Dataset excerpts
---

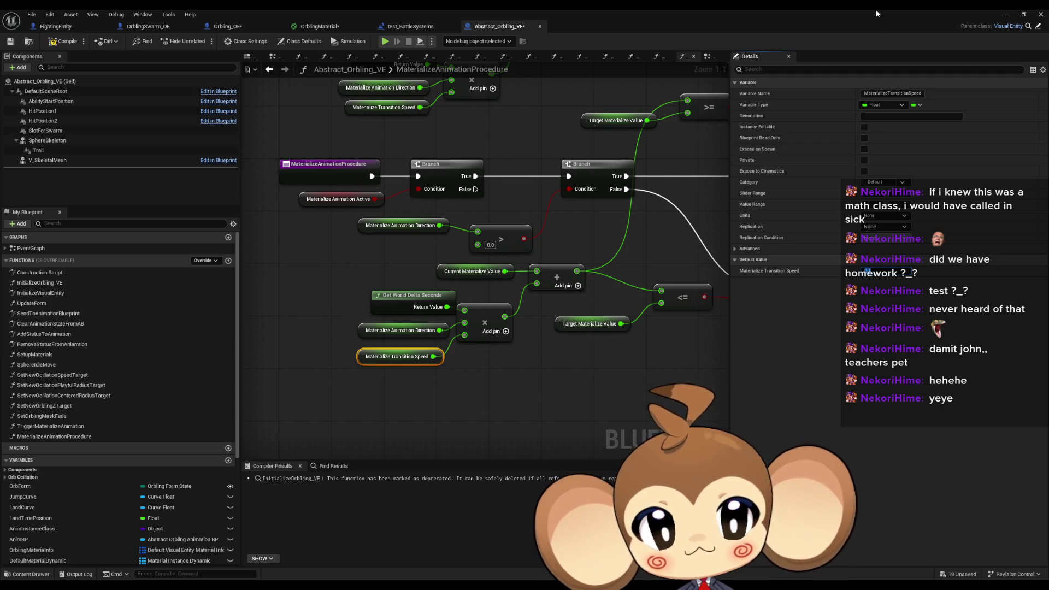
pyautogui.click(1003, 15)
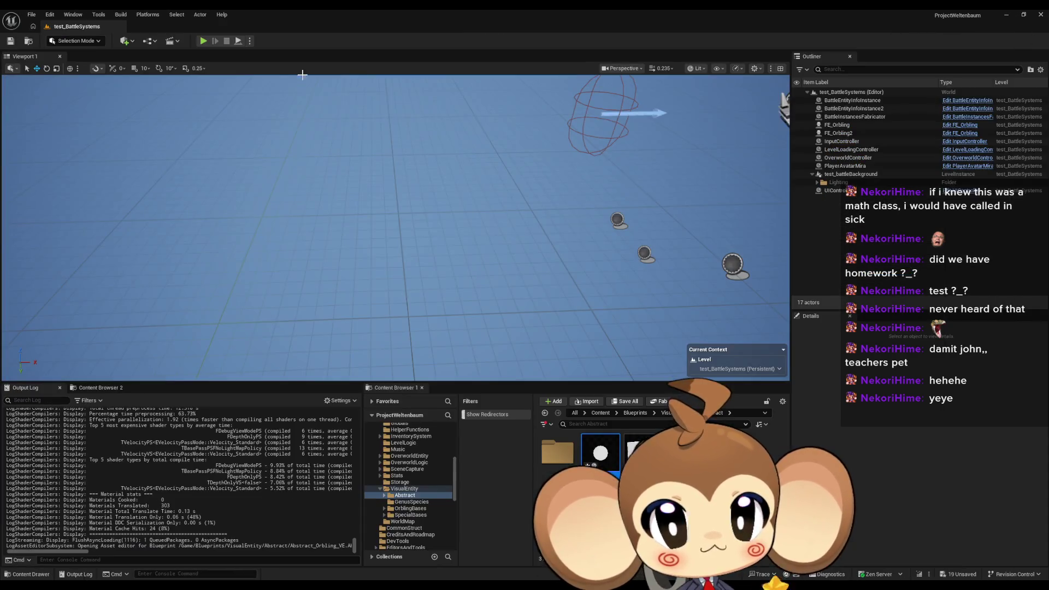
# Step: Play the level, watch the battle start, then end the session with Esc
pyautogui.click(205, 41)
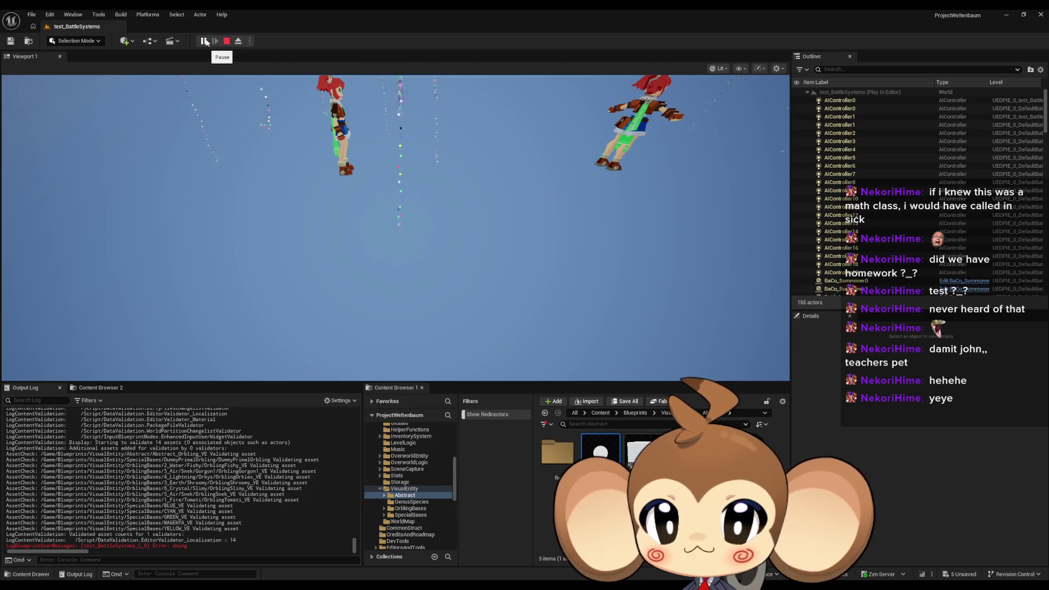
pyautogui.click(382, 203)
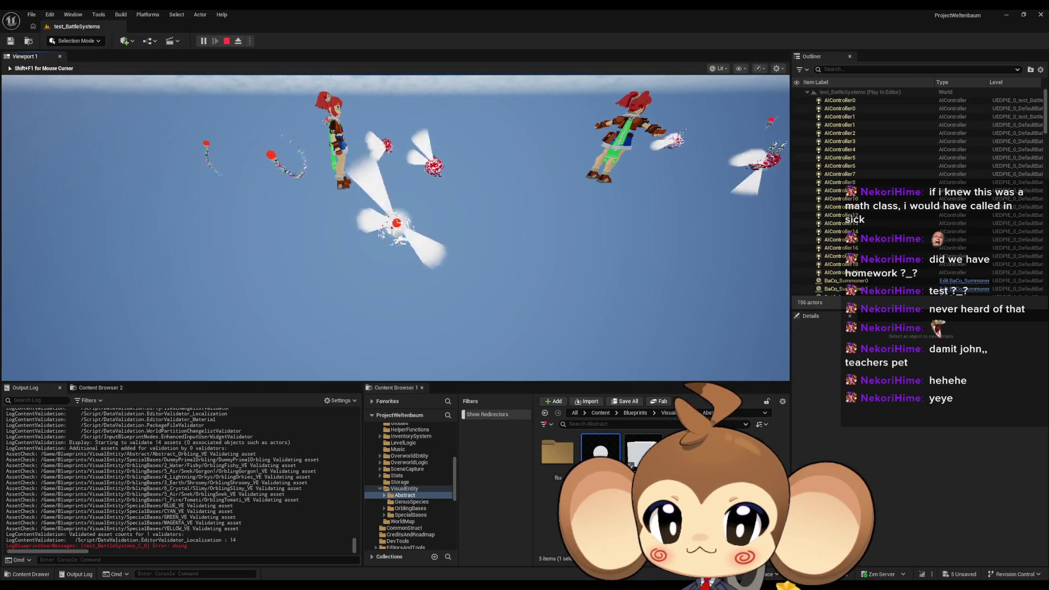
pyautogui.press('Escape')
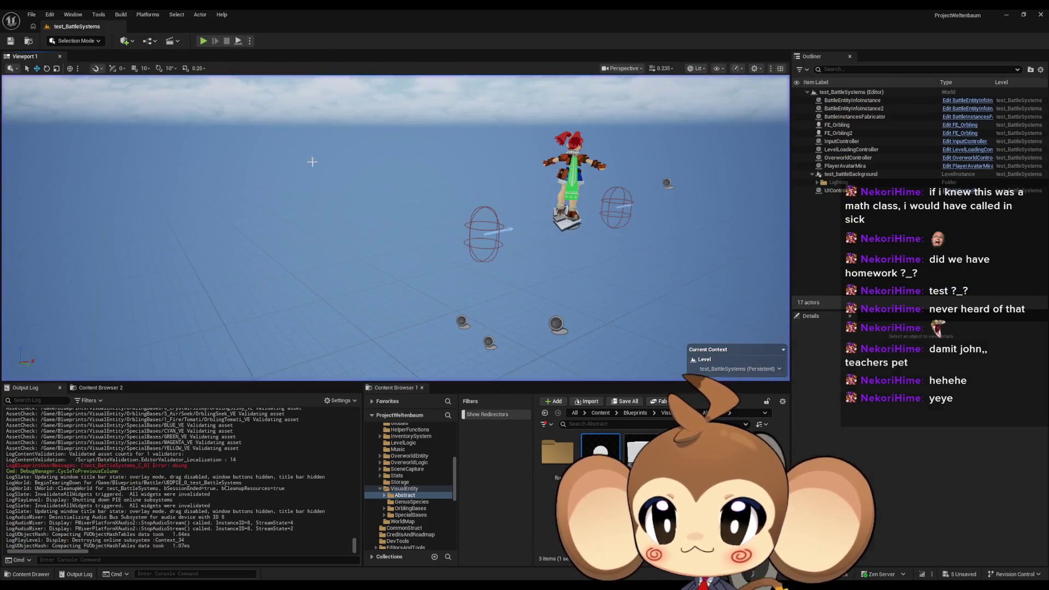
# Step: From the test_BattleSystems Blueprint tab, play the level again ejected, then stop and return to the Blueprint
pyautogui.moveTo(415, 587)
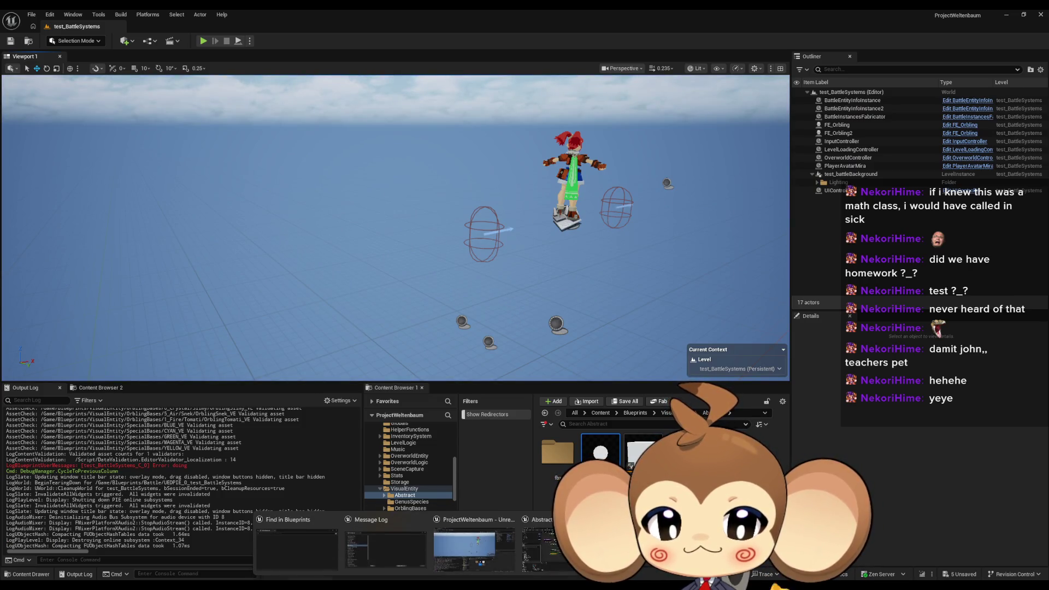
pyautogui.click(563, 568)
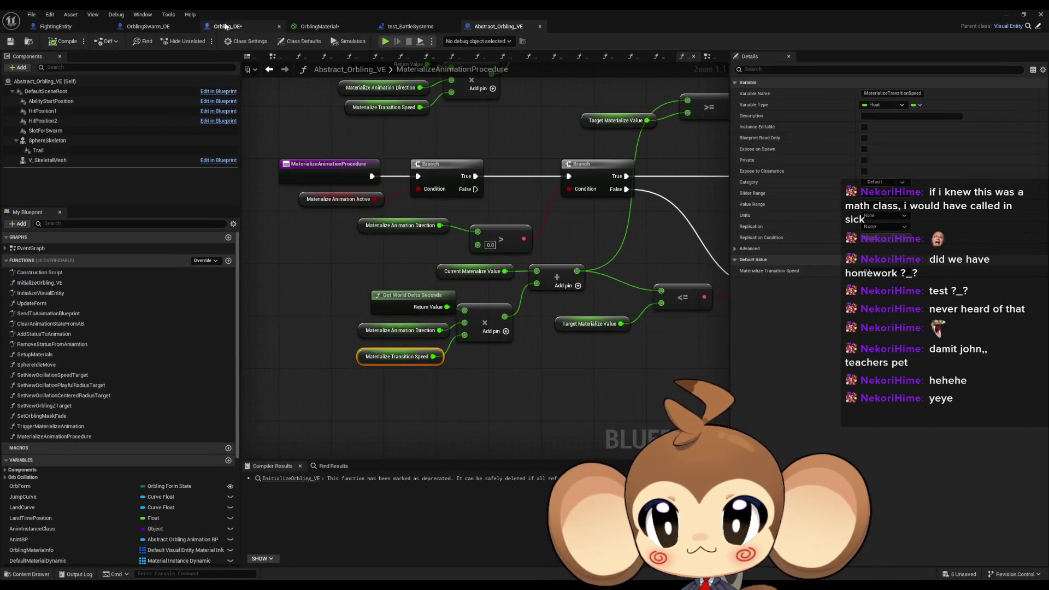
pyautogui.click(395, 26)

---

Your assignment
Write out exactly the lines between the start of the data and the line with "pyautogui.press('Escape')", including both, but none of the pictures.

Solution to this task
pyautogui.click(1003, 15)
# Step: Play the level, watch the battle start, then end the session with Esc
pyautogui.click(205, 41)
pyautogui.click(382, 203)
pyautogui.press('Escape')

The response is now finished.